**Texto de leitura**
-.-.-
Esse título é bastante feliz, as histórias são
contadas “como se fossem lendas”, o que sugere que talvez não sejam. De fato,
as narrativas de Sagarana oscilam entre o real e o irreal. Há, inclusive, a
fábula de “Conversa de bois”, na qual os animais se comunicam. Tão surpreendentes
quanto essas circunstâncias são alguns dos heróis das narrativas, como o
personagem-título de “O burrinho pedrês”, os animais de “Conversa de bois” e o
anti-herói Lalino de “A volta do marido pródigo”.
Personagem inesquecível é Augusto Matraga, do
último conto do volume. Sua trajetória, da incapacidade de compreender recados
místicos até o pleno entendimento dos mistérios da existência, que o leva, no
momento da morte, a encarnar a justiça divina de forma inusitada, tornam o
personagem figura obrigatória de qualquer antologia da literatura brasileira.
____________________________________________________________
Mayombe
Pepetela
Romance angolano
O estudo da literatura africana de expressão
portuguesa já estava presente nas universidades brasileiras desde o começo da
década de 1980.
A inclusão do romance "Mayombe", do
escritor Pepetela, tem, portanto, o mérito de difundir essa literatura,
indiscutivelmente rica, também no ensino médio do país. Ao mesmo tempo, indica
a continuidade dos esforços de aproximação do Brasil com a Comunidade dos
Países de Língua Portuguesa, por meio da cultura. É uma iniciativa louvável e
significativa.
Por outro lado, pode-se supor que a grande maioria
dos vestibulandos talvez nunca tenha ouvido falar em "Mayombe", nem
em seu autor, de modo que vale a pena apresentá-lo em linhas gerais.
Para começar, Pepetela é o pseudônimo do angolano
Artur Carlos Maurício Pestana dos Santos, nascido em 29 de outubro de 1941, na
cidade de Benguela, no litoral do país. Na década de 1960, começou a cursar
engenharia, mudou para letras, mas acabou se decidindo pela política e passou a
integrar o MPLA – Movimento Popular para a Libertação de Angola, um dos vários
movimentos que lutavam pela independência do país, então uma colônia de
Portugal.
-.-.-
**Listagem**
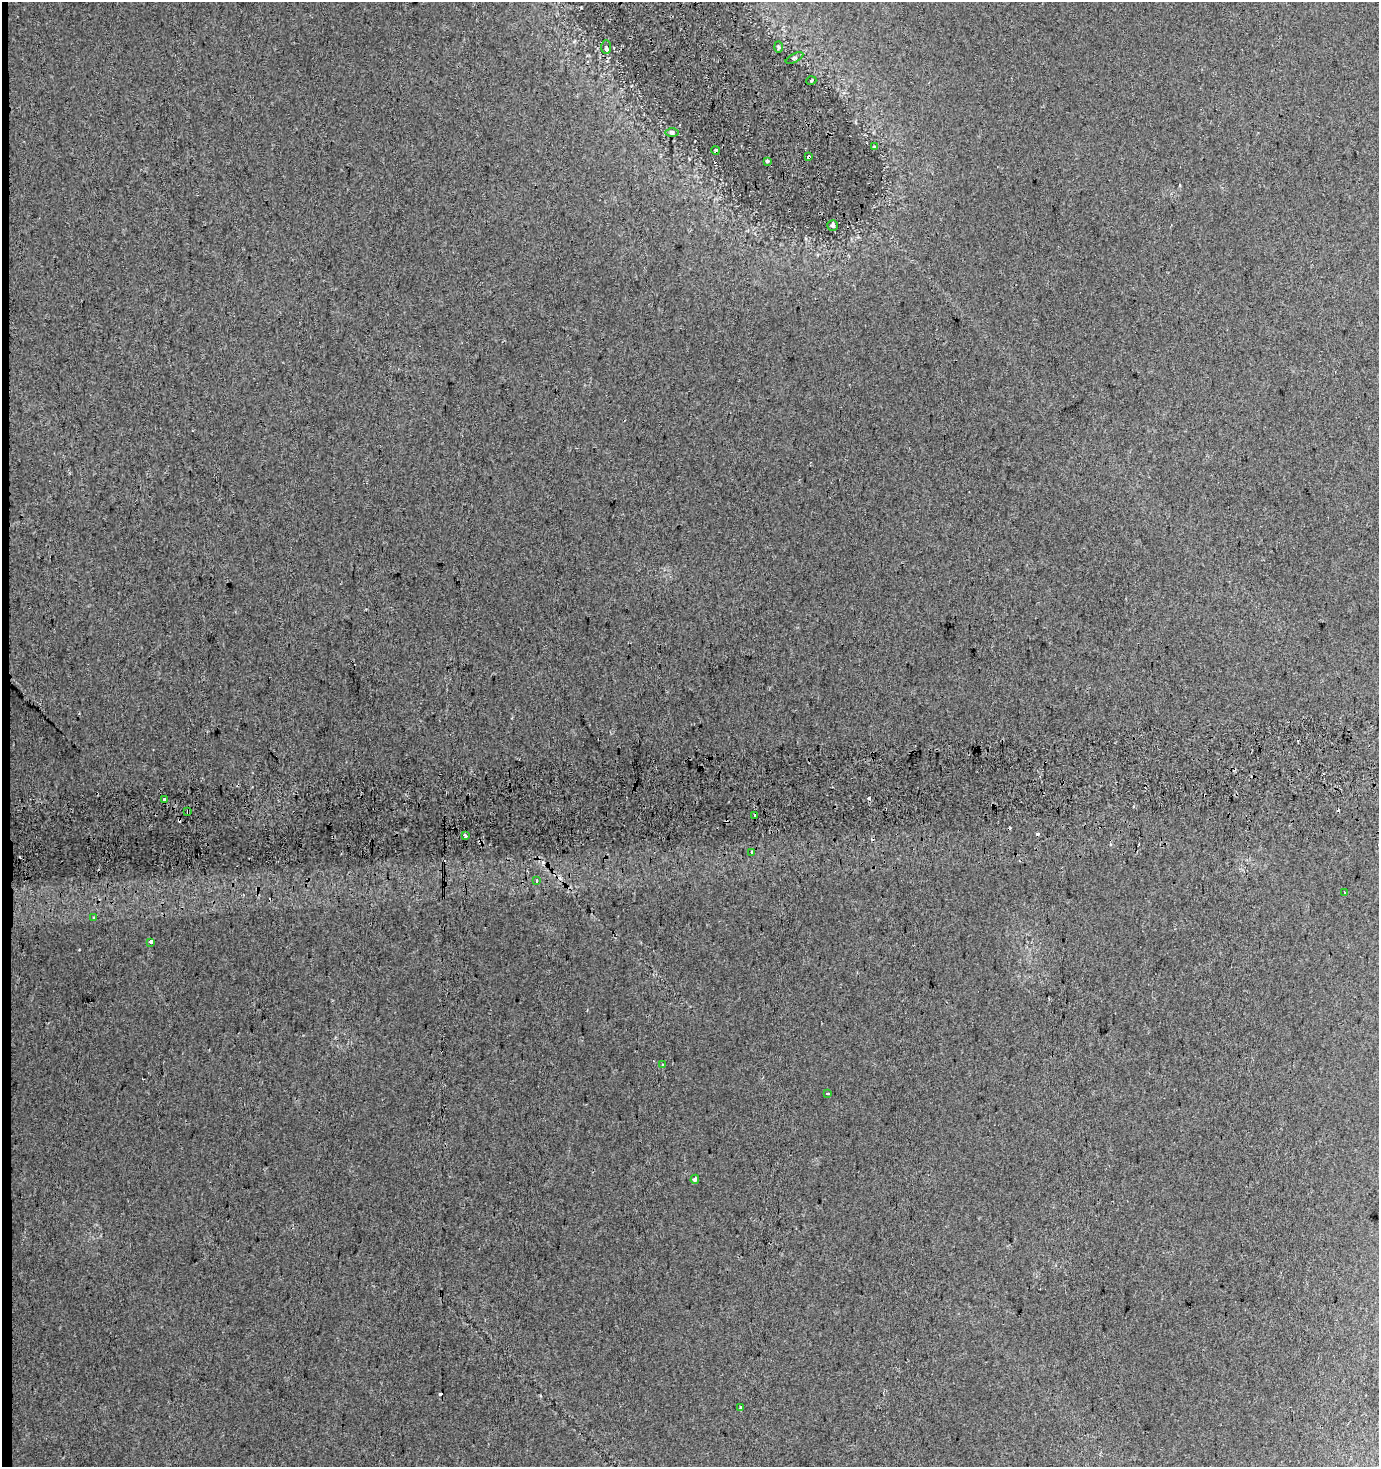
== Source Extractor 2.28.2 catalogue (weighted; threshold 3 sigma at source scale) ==
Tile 4 of 3 x 3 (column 1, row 2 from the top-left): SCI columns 1-1377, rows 1507-2971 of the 4131 x 4478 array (HDU 1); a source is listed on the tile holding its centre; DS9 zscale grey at full resolution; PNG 1381 x 1469 px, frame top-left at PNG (2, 2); each listed source drawn as its Kron ellipse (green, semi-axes under 4 px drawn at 4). Shown black and unused: <1% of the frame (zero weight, under 2 of 3 exposures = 2% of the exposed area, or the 3 px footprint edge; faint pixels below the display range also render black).
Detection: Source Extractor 2.28.2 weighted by HDU 2 'WHT'; one run over the whole footprint, this tile lists its part. Background 0.0216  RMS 0.0095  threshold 0.0427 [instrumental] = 3 sigma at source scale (4.5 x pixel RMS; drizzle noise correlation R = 1.50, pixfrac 1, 0.0396/0.0396 arcsec/px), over >= 5 px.
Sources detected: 32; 9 cosmic-ray / hot-pixel residue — neither listed nor drawn; the other 23 listed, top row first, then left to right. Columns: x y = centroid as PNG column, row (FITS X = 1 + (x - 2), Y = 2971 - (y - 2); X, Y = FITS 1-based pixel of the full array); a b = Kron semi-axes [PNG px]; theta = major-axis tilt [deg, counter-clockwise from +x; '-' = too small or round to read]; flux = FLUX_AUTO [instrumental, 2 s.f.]
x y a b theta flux
606 47 7 5 -89 1.9
778 47 6 4 -88 1.1
794 58 9 4 26 1.5
811 81 5 3 - 0.94
672 132 7 4 1 1.5
874 147 4 4 - 0.83
715 150 4 3 - 0.97
809 156 4 3 - 750
767 161 3 3 - 2.2
833 225 5 5 - 1.9
164 799 3 3 - 18
188 812 4 3 - 6.9
755 816 4 3 - 4.9
466 836 4 3 - 2.2
751 852 3 3 - 3.2
537 881 4 3 - 1.8
1345 892 3 2 - 0.94
94 917 3 3 - 3.7
151 942 4 3 - 40
663 1064 3 2 - 2
828 1093 4 2 - 1
695 1179 5 3 - 3.2
740 1408 3 3 - 1.5
Overlapping masked pixels (flux is a lower limit): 2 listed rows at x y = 809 156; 188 812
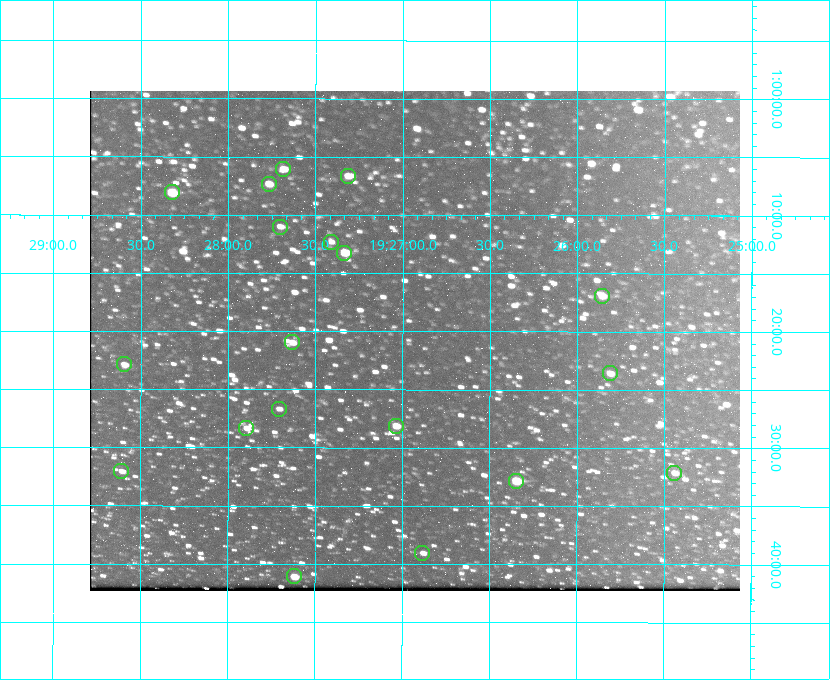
-.-.-
**Instrução**
Retome o texto sobre Sagarana e o romance Mayombe logo depois da última frase, dando sequência à apresentação de Pepetela.

**Resultado do exercício**
Seria difícil resumir em um parágrafo o processo de
luta que se estendeu por cerca de 15 anos, entre os angolanos e portugueses,
até a independência obtida em 1975. Para complicar, depois disso, eclodiu uma
guerra civil entre as duas principais forças políticas no país, o já citado
MPLA e a Unita – União Nacional Para a Independência Total de Angola, que durou
até 2002. De qualquer modo, é importante ressaltar que é esse panorama de
conflito revolucionário e da história angolana que marcam a literatura de
Pepetela.
Por seu envolvimento político, o escritor teve de
viver no exílio e só após a independência retornou ao país, integrando o
governo do presidente Agostinho Neto, como vice-ministro da Educação. Nessa
época, por sinal, lançou boa parte de sua obra, como "Muana Puó"
(1978), "As aventuras de Ngunga" (1979) e "Mayombe" (1980).
Este último livro, agora incluído na lista da Fuvest, retrata a experiência do
autor na guerra revolucionária, mostrando o convívio de guerrilheiros de
diversas origens étnicas e sociais em que se divide a nação angolana.
Ana Mafalda Leite, professora de literatura
africana em português da Universidade de Lisboa, considera "Mayombe"
uma obra ao mesmo tempo crítica e heroica, que destaca a diversidade étnica
angolana e ilustra as divisões tribais presentes naquele país e o levariam à
guerra civil. Para a professora Leite, o romance é ainda o relato do conflito
que define a fundação da pátria. Mas é interessante acrescentar a esse respeito
a própria opinião do autor, para quem o texto seria uma simples reportagem
sobre a guerra, mas como o texto acabasse lhe parecendo muito frio, ele foi
escrevendo mais e mais, até transformá-lo num romance.
Em 1982, ao aposentar-se, Pepetela passou a se
dedicar somente à literatura e desenvolveu uma obra de caráter mais crítico e
desencantado com os desdobramentos da história angolana após a independência,
considerando a guerra civil e os altos níveis de corrupção nos órgãos
governamentais. Também enveredou pelo realismo-fantástico, no romance "O
desejo de Kianda" e ainda em "A glória de uma família", onde o
fantástico e a história de Angola se misturam.
Pelo conjunto da obra, Pepetela foi agraciado, em
1997, com o prêmio Camões, atribuído aos autores que notoriamente enriqueceram
o patrimônio literário e cultural da língua portuguesa. A consagração, contudo,
não significou o ápice da carreira do escritor, seguido de um inevitável
declínio. Pelo contrário, Pepetela continua a escrever e a se renovar como
escritor, enveredando pelo gênero da sátira, com o livro policial "Jaime
Bunda", e até a ficção científica, com o romance "O quase fim do
mundo" (2008).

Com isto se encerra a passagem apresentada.